Written task:
Which lines in the records below hold the word "believes"? Copy each of them.

The data:
------------------------------------------------------------

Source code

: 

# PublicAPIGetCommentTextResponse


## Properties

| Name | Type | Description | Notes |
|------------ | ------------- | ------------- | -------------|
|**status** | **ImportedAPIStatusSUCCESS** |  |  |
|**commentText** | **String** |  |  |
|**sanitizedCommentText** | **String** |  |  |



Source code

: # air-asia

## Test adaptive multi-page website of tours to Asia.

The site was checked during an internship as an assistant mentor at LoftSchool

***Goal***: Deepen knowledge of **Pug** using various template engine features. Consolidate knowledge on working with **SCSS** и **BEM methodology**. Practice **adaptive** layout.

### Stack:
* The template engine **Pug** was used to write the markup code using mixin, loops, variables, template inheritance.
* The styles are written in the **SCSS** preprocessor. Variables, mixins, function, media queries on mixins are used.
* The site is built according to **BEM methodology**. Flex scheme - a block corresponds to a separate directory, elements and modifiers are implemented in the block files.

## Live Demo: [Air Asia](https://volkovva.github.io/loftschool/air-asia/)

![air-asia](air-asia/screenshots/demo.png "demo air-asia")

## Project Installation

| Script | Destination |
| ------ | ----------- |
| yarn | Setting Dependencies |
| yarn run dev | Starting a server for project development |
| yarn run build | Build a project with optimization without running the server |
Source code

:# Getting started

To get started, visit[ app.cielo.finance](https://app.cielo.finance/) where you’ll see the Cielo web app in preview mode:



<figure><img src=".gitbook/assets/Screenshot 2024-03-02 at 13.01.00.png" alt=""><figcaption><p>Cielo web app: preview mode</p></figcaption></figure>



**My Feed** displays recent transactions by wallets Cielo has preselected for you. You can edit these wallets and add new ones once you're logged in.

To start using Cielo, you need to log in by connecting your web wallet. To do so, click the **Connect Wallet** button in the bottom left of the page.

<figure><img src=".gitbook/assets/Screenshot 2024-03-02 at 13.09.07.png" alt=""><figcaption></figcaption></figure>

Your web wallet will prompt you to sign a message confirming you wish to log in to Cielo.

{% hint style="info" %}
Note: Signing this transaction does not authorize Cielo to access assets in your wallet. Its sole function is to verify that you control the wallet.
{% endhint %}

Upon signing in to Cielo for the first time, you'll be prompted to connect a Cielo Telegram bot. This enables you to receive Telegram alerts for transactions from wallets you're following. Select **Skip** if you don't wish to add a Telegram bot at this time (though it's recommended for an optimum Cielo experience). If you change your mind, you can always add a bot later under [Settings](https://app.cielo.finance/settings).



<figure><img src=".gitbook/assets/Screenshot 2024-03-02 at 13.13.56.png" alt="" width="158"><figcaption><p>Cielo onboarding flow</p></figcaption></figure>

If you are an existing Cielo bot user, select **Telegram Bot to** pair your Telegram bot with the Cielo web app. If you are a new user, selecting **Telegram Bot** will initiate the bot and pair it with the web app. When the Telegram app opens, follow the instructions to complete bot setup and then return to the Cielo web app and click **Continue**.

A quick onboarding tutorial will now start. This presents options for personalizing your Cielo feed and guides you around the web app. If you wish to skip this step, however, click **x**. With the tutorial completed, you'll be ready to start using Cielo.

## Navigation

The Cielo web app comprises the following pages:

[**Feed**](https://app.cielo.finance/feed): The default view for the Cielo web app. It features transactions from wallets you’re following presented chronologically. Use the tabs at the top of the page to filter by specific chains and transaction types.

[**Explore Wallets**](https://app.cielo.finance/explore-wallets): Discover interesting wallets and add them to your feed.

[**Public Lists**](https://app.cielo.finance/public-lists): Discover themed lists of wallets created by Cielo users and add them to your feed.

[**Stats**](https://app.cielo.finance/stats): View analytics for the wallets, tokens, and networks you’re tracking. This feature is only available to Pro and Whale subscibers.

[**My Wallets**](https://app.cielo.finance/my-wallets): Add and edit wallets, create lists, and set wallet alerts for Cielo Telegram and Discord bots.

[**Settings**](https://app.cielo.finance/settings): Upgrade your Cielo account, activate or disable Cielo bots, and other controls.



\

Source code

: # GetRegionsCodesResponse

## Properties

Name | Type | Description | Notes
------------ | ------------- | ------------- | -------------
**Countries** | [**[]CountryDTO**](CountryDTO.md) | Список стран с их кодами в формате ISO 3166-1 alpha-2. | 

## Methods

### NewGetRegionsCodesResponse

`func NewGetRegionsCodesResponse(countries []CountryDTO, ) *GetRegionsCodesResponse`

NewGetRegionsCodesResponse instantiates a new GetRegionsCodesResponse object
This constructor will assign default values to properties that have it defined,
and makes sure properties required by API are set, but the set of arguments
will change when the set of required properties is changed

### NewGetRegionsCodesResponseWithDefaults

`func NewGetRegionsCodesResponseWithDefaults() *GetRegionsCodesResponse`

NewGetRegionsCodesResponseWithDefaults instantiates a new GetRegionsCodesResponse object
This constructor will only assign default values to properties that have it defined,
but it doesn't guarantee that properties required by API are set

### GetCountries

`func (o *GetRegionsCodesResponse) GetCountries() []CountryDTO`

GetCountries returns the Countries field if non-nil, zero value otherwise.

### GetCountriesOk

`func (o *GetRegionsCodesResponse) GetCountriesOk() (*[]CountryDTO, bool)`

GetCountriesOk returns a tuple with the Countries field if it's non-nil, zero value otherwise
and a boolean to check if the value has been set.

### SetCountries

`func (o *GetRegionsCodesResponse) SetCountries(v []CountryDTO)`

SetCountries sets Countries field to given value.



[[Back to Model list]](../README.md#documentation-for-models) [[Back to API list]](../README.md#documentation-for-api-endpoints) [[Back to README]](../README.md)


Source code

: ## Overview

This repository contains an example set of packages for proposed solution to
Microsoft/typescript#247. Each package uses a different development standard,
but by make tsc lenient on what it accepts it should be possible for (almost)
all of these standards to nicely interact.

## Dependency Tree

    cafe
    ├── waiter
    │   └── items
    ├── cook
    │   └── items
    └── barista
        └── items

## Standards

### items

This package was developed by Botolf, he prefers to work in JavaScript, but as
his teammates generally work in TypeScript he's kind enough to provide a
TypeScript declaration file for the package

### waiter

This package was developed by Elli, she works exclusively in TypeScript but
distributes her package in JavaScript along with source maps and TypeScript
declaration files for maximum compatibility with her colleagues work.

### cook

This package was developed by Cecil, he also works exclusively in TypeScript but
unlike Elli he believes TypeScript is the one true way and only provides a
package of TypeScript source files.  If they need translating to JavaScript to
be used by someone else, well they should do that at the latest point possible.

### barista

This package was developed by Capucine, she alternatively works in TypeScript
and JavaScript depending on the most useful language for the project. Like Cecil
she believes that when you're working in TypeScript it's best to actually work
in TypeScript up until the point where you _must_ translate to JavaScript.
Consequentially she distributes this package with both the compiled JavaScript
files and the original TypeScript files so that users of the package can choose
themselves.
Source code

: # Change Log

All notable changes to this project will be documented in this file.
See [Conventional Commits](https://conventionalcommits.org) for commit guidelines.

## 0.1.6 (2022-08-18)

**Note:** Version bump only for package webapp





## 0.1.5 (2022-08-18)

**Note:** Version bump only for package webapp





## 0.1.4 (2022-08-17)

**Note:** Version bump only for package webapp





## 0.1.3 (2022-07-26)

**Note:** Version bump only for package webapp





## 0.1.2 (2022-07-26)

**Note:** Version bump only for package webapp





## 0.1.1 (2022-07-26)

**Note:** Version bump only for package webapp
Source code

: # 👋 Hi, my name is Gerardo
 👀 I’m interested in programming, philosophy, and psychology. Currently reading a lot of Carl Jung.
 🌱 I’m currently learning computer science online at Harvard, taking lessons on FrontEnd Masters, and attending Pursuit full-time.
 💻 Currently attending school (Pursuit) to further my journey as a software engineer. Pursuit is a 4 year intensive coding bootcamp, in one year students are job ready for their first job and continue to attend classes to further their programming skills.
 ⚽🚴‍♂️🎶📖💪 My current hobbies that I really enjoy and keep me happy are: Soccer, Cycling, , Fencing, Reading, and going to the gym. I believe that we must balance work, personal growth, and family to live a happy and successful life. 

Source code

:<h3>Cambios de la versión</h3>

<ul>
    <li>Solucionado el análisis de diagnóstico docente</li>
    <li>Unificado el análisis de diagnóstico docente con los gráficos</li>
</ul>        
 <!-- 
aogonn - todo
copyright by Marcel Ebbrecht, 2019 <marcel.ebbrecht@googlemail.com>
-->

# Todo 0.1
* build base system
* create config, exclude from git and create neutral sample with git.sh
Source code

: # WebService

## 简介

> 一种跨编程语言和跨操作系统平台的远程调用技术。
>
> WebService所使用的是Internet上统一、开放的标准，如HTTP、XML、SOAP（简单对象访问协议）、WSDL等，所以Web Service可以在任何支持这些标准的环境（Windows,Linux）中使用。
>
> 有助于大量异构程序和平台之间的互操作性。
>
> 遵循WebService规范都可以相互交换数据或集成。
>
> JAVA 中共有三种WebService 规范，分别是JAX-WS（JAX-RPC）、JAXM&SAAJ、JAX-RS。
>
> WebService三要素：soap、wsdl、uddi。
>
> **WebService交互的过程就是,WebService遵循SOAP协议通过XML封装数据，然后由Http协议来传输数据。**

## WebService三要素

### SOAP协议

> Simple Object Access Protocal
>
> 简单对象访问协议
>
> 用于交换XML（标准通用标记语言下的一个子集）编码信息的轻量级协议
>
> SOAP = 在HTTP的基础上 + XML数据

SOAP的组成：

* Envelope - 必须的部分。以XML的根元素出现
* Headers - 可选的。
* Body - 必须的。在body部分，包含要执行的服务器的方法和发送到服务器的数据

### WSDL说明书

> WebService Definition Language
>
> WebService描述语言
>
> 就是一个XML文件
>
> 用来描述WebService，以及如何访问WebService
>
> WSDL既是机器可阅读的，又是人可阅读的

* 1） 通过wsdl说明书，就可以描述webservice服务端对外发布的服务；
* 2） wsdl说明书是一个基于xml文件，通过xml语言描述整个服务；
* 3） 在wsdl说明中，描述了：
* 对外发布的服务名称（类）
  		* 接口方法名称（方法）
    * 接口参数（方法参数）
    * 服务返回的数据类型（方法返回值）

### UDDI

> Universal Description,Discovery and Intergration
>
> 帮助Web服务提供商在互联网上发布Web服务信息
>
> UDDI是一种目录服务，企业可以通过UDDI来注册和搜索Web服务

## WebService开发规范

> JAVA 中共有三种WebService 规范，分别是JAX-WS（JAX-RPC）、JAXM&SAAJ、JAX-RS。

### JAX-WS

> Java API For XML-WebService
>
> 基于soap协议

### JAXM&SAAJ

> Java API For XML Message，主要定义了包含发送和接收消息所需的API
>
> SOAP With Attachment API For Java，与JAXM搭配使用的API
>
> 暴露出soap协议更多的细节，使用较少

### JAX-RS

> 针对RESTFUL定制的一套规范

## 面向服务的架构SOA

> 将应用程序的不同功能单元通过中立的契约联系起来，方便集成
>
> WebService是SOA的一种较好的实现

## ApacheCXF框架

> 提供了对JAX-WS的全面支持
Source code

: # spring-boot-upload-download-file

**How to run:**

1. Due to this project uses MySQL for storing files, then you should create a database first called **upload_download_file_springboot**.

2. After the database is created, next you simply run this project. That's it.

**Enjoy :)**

------------------------------------------------------------

Answer space:
unlike Elli he believes TypeScript is the one true way and only provides a
she believes that when you're working in TypeScript it's best to actually work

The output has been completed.